▶ [INPUT FOR THIS TASK]
——

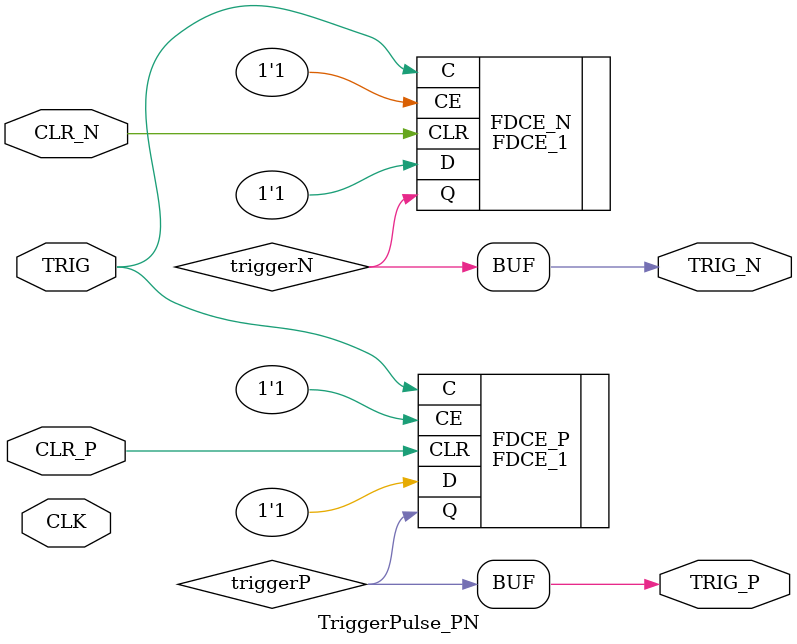
<source format=v>
`timescale 1ns / 1ps
module TriggerPulse_PN(TRIG, CLK, CLR_P, CLR_N, TRIG_P, TRIG_N);
	input TRIG;
	input CLK;
	input CLR_P;
	input CLR_N;
	output TRIG_P;
	output TRIG_N;
	
//	(* IOB = "TRUE" *)
//	reg triggerP; 
//	(* IOB = "TRUE" *)
//	reg triggerN;
//	
//	initial begin
//		triggerP <= 0;
//		triggerN <= 0;
//	end

 FDCE_1 #(
      .INIT(1'b0) // Initial value of register (1'b0 or 1'b1)
   ) FDCE_P (
      .Q(triggerP),      // Data output
      .C(TRIG),      // Clock input
      .CE(1'b1),    // Clock enable input
      .CLR(CLR_P),  // Asynchronous clear input
      .D(1'b1)       // Data input
   );

 FDCE_1 #(
      .INIT(1'b0) // Initial value of register (1'b0 or 1'b1)
   ) FDCE_N (
      .Q(triggerN),      // Data output
      .C(TRIG),      // Clock input
      .CE(1'b1),    // Clock enable input
      .CLR(CLR_N),  // Asynchronous clear input
      .D(1'b1)       // Data input
   );

//	always @(posedge TRIG or posedge CLR_P) begin
//		if (CLR_P)
//			triggerP <= 0;
//		else
//			triggerP <= 1;
//	end
//	always @(posedge TRIG or posedge CLR_N) begin
//		if (CLR_N)
//			triggerN <= 0;
//		else
//			triggerN <= 1;
//	end
	assign TRIG_P = triggerP;
	assign TRIG_N = triggerN;
endmodule


</source>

——

▶ [REQUEST] Find and copy each line of the listing above that holds the word "clear".

▶ [ANSWER BOX]
      .CLR(CLR_P),  // Asynchronous clear input
      .CLR(CLR_N),  // Asynchronous clear input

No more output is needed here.